Middle Georgia State University’s Dual-Enrollment Students Take Advantage of Free College
Wednesday, March 29th, 2017
This fall, when she heads off to the University of Georgia, Bleckley County High School senior Jordan Barker is taking along something extra – nearly 40 hours of college credit.
That’s roughly a year and a half of college she’s already completed at Middle Georgia State University through Move on When Ready, the state’s dual-enrollment program for qualified high school students.
“My brother was in Move on When Ready, so I knew it had a lot of benefits,” said Barker, 18, who plans to major in computer systems engineering at UGA. “It saves my parents so much money because the classes and books are free. I know now that I’m prepared academically for UGA and I’m really looking forward to it.”
Barker is one of nearly 485 high school students currently enrolled at Middle Georgia State through Move on When Ready. The dual-enrollment program allows students to earn college credit while simultaneously completing their high school diplomas.
Through the Georgia Student Finance Commission, MOWR covers tuition, textbooks and nearly all fees, so students and their parents pay almost nothing. The program, which previously funded fall and spring semesters only, recently expanded to pay for eligible high school students to take college courses during summer terms.
Middle Georgia State is an attractive option for the region’s high school students who want to take part in Move on When Ready. MGA’s dual enrollment ranks in the top three of the state’s comprehensive universities.
“Move on When Ready is such an amazing deal, and Middle Georgia State is in an especially advantageous position to give high school students convenient access to it,” said Maggie Schuyler, who works with dual-enrolled students as the University’s assistant director of Admissions. “Not only do we offer a pretty wide variety of online courses, but we have five campuses that are strategically positioned and make it convenient for high school students to commute to traditional college classes.”
Barker, the Bleckley County High senior, has taken most of her MOWR classes on the Cochran Campus. This semester, her last before graduating high school, she is taking Biology, American Government and American History to 1865.
“I love it here,” she said. “It’s beautiful and a good place to study. I know it’s small compared to (the UGA campus in) Athens but it has given me a chance to learn how to get around a traditional college campus.”
Evan Bloodworth, 17, a senior at Warner Robins High School, also took classes on MGA’s Cochran Campus when he was part of the Georgia Academy, Middle Georgia State’s residential program for dual-enrollment students. A desire to live at home prompted his switch to becoming a commuter MOWR student, and he now takes Middle Georgia State classes online after completing some courses at the Warner Robins Campus.
When he graduates from Warner Robins High this spring, he will have about two years’ worth of college credit. Bloodworth plans to continue at MGA this fall – he’ll enter as a junior - to complete a bachelor’s degree in Biology, followed by medical school.

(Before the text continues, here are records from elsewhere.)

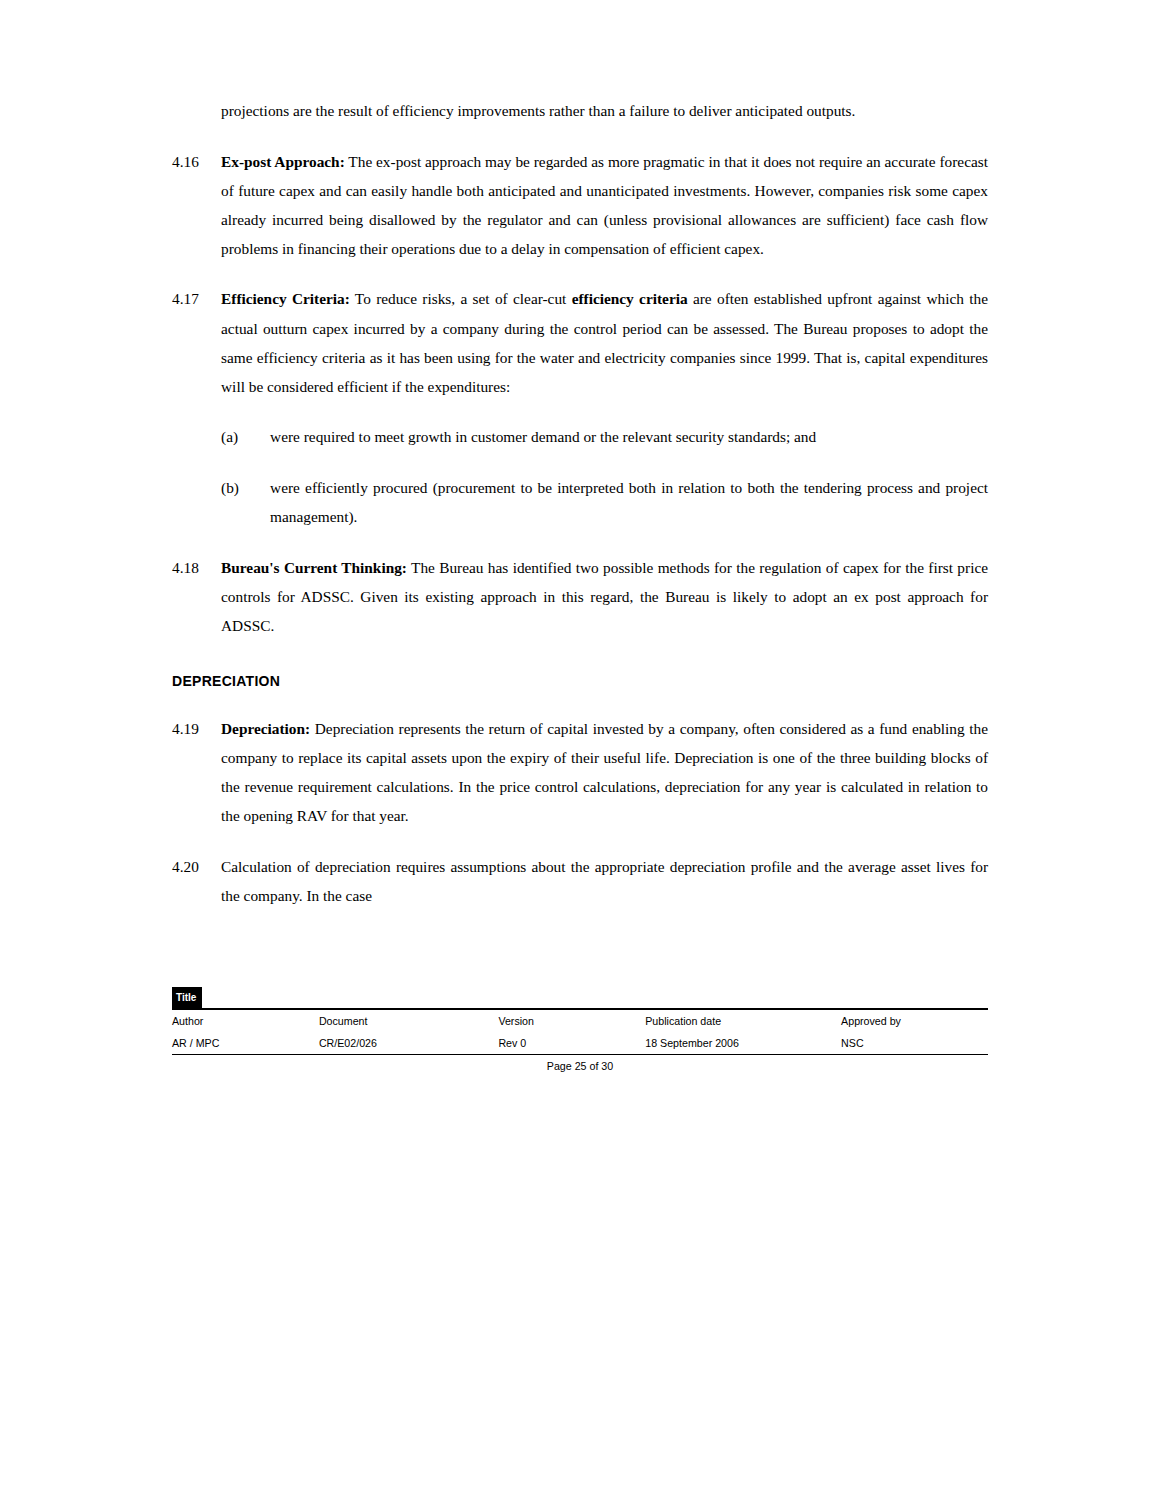projections are the result of efficiency improvements rather than a failure to deliver anticipated outputs.
4.16
Ex-post Approach: The ex-post approach may be regarded as more pragmatic in that it does not require an accurate forecast of future capex and can easily handle both anticipated and unanticipated investments. However, companies risk some capex already incurred being disallowed by the regulator and can (unless provisional allowances are sufficient) face cash flow problems in financing their operations due to a delay in compensation of efficient capex.
4.17
Efficiency Criteria: To reduce risks, a set of clear-cut efficiency criteria are often established upfront against which the actual outturn capex incurred by a company during the control period can be assessed. The Bureau proposes to adopt the same efficiency criteria as it has been using for the water and electricity companies since 1999. That is, capital expenditures will be considered efficient if the expenditures:
(a)
were required to meet growth in customer demand or the relevant security standards; and
(b)
were efficiently procured (procurement to be interpreted both in relation to both the tendering process and project management).
4.18
Bureau's Current Thinking: The Bureau has identified two possible methods for the regulation of capex for the first price controls for ADSSC. Given its existing approach in this regard, the Bureau is likely to adopt an ex post approach for ADSSC.
DEPRECIATION
4.19
Depreciation: Depreciation represents the return of capital invested by a company, often considered as a fund enabling the company to replace its capital assets upon the expiry of their useful life. Depreciation is one of the three building blocks of the revenue requirement calculations. In the price control calculations, depreciation for any year is calculated in relation to the opening RAV for that year.
4.20
Calculation of depreciation requires assumptions about the appropriate depreciation profile and the average asset lives for the company. In the case
Title
| Author | Document | Version | Publication date | Approved by |
| AR / MPC | CR/E02/026 | Rev 0 | 18 September 2006 | NSC |
Page 25 of 30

“What I’ve liked most is the flexibility,” Bloodworth said. “When I’m done with classes for the day, I don’t have to hang around school unless I just want to. And Middle Georgia State doesn’t have classes on Fridays. It’s not like high school where you have to be there for eight hours no matter what.”

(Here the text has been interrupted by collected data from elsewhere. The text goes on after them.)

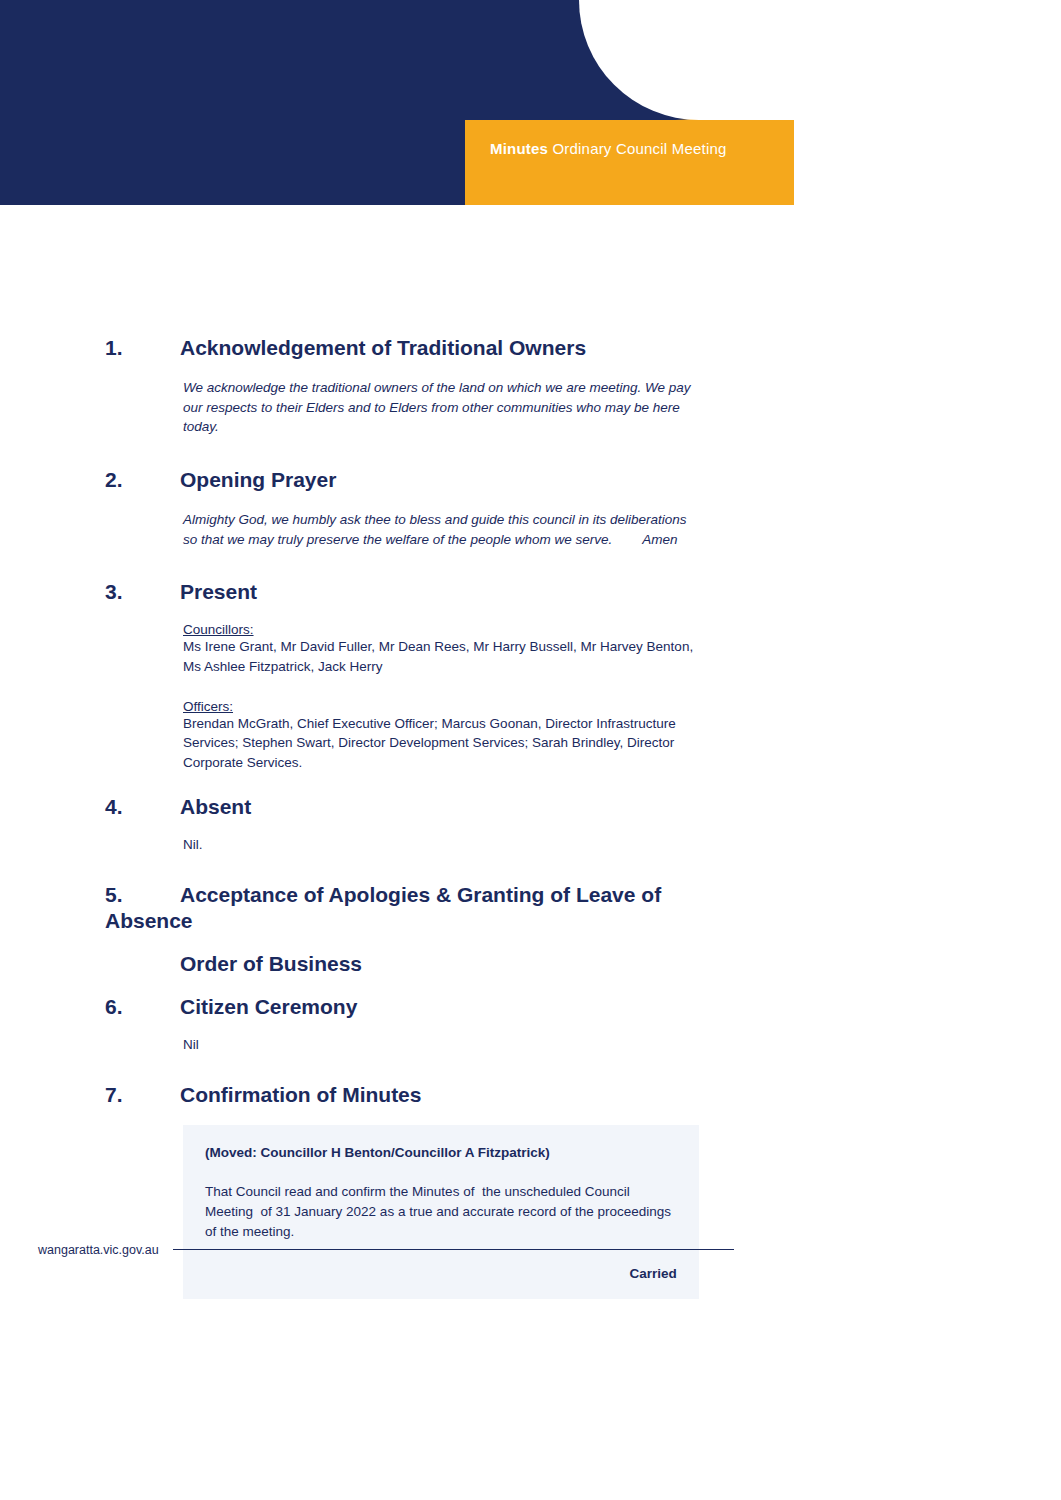Minutes Ordinary Council Meeting
5
1. Acknowledgement of Traditional Owners
We acknowledge the traditional owners of the land on which we are meeting. We pay our respects to their Elders and to Elders from other communities who may be here today.
2. Opening Prayer
Almighty God, we humbly ask thee to bless and guide this council in its deliberations so that we may truly preserve the welfare of the people whom we serve. Amen
3. Present
Councillors:
Ms Irene Grant, Mr David Fuller, Mr Dean Rees, Mr Harry Bussell, Mr Harvey Benton, Ms Ashlee Fitzpatrick, Jack Herry
Officers:
Brendan McGrath, Chief Executive Officer; Marcus Goonan, Director Infrastructure Services; Stephen Swart, Director Development Services; Sarah Brindley, Director Corporate Services.
4. Absent
Nil.
5. Acceptance of Apologies & Granting of Leave of Absence
Order of Business
6. Citizen Ceremony
Nil
7. Confirmation of Minutes
(Moved: Councillor H Benton/Councillor A Fitzpatrick)
That Council read and confirm the Minutes of the unscheduled Council Meeting of 31 January 2022 as a true and accurate record of the proceedings of the meeting.
Carried
wangaratta.vic.gov.au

De’Yana Hines, 18, a Dublin High School senior, also enjoys the flexibility as she takes classes on MGA’s Dublin and Cochran campuses. This semester she is taking Physics and Algebra in Cochran, Psychology in Dublin and Intro to Information Technology online.
“I love being able to make my own schedule,” said Hines, who plans to attend Mercer University in the fall to major in biomedical engineering. She’ll have 24 hours of college credit going in, thanks to MOWR.
“I’ve always been pretty independent, so taking college classes wasn’t that much of a change as far as scheduling, but it’s different in some ways, too. In college, the professors have more freedom than high school teachers, who have to follow a curriculum very closely. The Middle Georgia State professors can make adjustments or introduce new topics, so that makes the classes a little more challenging.”
A Hawkinsville High School senior, Ana Kilgore, will have 38 hours of college credit when she graduates this spring. She took her classes online and at the Cochran Campus.
“I won’t be nervous about starting college because of my experience at Middle Georgia State,” said Kilgore, 18, who plans to attend UGA for an engineering degree, although she hasn’t decided on a specialty. “Move on When Ready gave me the ability to experience college with a support system behind me – and we didn’t have to pay out of pocket for it. I would definitely recommend it to any high school student who is willing to put in the effort and work hard.”
Dual-enrolled students can continue to take part in activities at their high schools, and many who attend Middle Georgia State do just that. Bloodworth said he still attends pep rallies at Warner Robins High, while Barker plays on Bleckley County High’s tennis team.
Hines remains active at Dublin High, where she is in the Beta Club and Future Business Leaders of America chapter. She’s also part of the Dublin City Youth Council.
“I still see my friends,” she said. “I’m not missing out on anything.”